Here’s why this is a ridiculous argument: Net neutrality is important because ISPs have the unique power to put their thumbs on the scales of who wins and who loses in online commerce and services. If ISPs sign deals with certain companies to guarantee that their traffic will get delivered faster in exchange for money, then it will put rival services at a disadvantage for reasons that have nothing to do with the quality or costs of what they’re offering.

If we were going to translate this to the world of the mobile app ecosystems, then it’s really the platform provider that has the same power that ISPs do. If, for example, Apple were to include code in iOS that somehow degraded the performance of BBM and other messaging apps on the iPhone, that would be a legitimate example of discrimination because Apple would be using its monopoly power on the platform to hurt competitors.

What Chen is saying here is that if an app developer chooses not to bring their app to every single mobile platform — whether it’s because they lack the resources to develop for more than one platform or because that platform just doesn’t offer them strong enough opportunities to make money — then that’s the same has exerting the same monopoly power that ISPs and platform providers have.

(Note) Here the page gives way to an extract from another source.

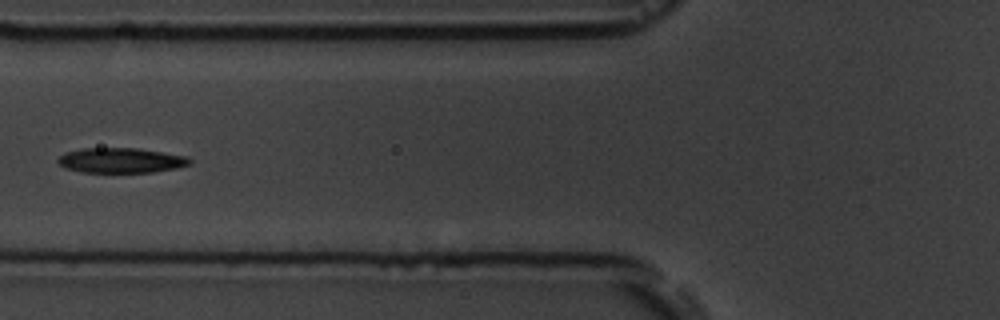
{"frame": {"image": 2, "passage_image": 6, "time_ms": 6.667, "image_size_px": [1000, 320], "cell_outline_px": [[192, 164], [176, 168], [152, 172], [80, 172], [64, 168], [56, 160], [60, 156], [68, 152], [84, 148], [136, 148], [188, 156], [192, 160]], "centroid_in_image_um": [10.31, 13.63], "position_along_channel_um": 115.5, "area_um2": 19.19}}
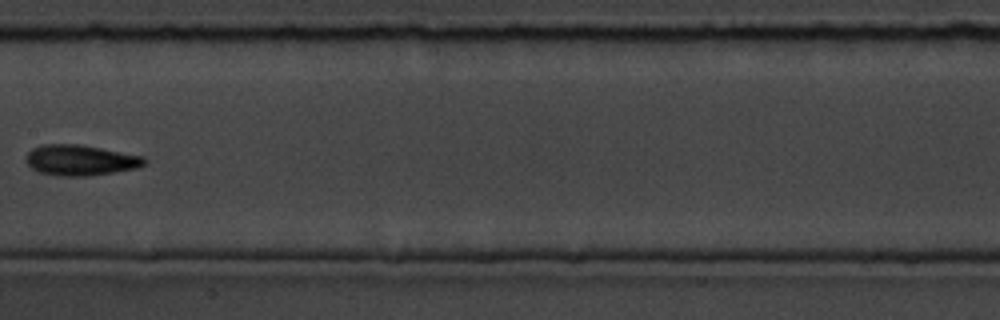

It doesn’t take a lot of thought to realize the absurd implications of this. If app developers should be compelled to develop for BlackBerry, does that mean they must make Firefox OS apps, webOS apps and Tizen apps as well? Does the mere fact that someone has built a mobile platform entitle them to have every single app that’s been developed for iOS and Android?

And really, does anyone think that BlackBerry brought its popular BBM service to iOS and Android just because of a noble commitment to “openness and neutrality?” Of course not: BlackBerry brought it there because iOS and Android are popular mobile platforms and BlackBerry knows it can make money from having its apps available on them.

At any rate, I think Chen is smart enough to realize how stupid this notion really is. Why he thought it would be a good idea to write it up anyway, however, is a total mystery.